On a personal level, I find it very important to mention the connections I could establish in Vienna which can possibly lead to further collaborations in the future and I am especially grateful for the rich conversations with my neighbor at MQ, artist in residence from the US, Franklin Einspruch who have later this year visited me in Budapest, Hungary. Also, thanks to Michaela Geboltsberger from Tranzit Austria Foundation, I met young curators active in the Vienna contemporary scene and also other artists not part of the residency program but close to the Tranzit network from Slovenia to Slovakia.


On an institutional level, this brings me to a professionally significant knowledge I could gain about the Tranzit network of civic associations working independently in the field of contemporary art in Austria, the Czech Republic, Hungary, Slovakia and Romania and besides Tranzit Austria I could visit and meet the director of Tranzit Slovakia as well. Two of the most impressive and exciting experiences from my residency are linked to Tranzit and the Erste Foundation behind it. Let me mention the guided tour called “Art in Architecture” at Erste Campus, which proved to be not only a great opportunity to explore this interconnectedness between the business sector, contemporary art and architecture, combined with elements and thoughts on the XXIst century working places and work-life balance, but also shed light on the amazing art collection the Erste Foundation manages. Previously I was unfamiliar with the Kontakt Collection and getting to know more about its content but also aims and objectives, was a huge learning to me relating back to one of my preferred topics on art, politics and activism in Eastern Europe after 1989. 

Thankfully to the very welcoming atmosphere at Erste in the person of Heide Wihrheim I came back home with a bunch of handful books, with a subscription to their prestigious library and also with the Kontakt Collection catalogue for which I am truly grateful.

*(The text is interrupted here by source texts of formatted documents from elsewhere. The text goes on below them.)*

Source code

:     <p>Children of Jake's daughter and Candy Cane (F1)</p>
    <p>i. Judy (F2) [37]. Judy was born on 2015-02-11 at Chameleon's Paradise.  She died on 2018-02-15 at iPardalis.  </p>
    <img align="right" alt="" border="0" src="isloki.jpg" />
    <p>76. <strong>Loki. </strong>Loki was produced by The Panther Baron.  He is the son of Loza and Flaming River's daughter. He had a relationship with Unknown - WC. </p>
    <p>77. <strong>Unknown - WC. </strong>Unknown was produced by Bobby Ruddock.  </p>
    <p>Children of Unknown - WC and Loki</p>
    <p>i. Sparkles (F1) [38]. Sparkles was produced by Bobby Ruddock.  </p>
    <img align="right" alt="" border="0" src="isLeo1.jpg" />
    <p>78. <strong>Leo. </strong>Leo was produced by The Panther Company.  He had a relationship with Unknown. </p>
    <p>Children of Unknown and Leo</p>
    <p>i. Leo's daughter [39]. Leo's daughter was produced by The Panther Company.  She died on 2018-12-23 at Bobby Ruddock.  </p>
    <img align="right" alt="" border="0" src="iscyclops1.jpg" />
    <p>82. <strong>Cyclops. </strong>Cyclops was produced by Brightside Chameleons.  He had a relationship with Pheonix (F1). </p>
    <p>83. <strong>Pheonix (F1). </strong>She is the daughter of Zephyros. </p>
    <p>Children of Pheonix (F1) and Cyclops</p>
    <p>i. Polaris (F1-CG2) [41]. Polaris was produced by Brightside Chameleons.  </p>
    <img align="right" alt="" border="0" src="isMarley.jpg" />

Most of my time in Vienna I spent with visiting exhibitions, both in large institutions, museums as well as in small galleries and alternative spaces and walked a lot on the streets of Vienna and documented artistic interventions in the public spaces: street art, murals across the Danube and at squares, parks, etc. Because of lack of time and shorter stay as previously planned, I did not get acquainted with all the members of my cohort, artists in residence at MQ, but I found it important and helpful that MQ organized regular get-togethers, guided tours and presentations so to have a taste of others’ works and projects.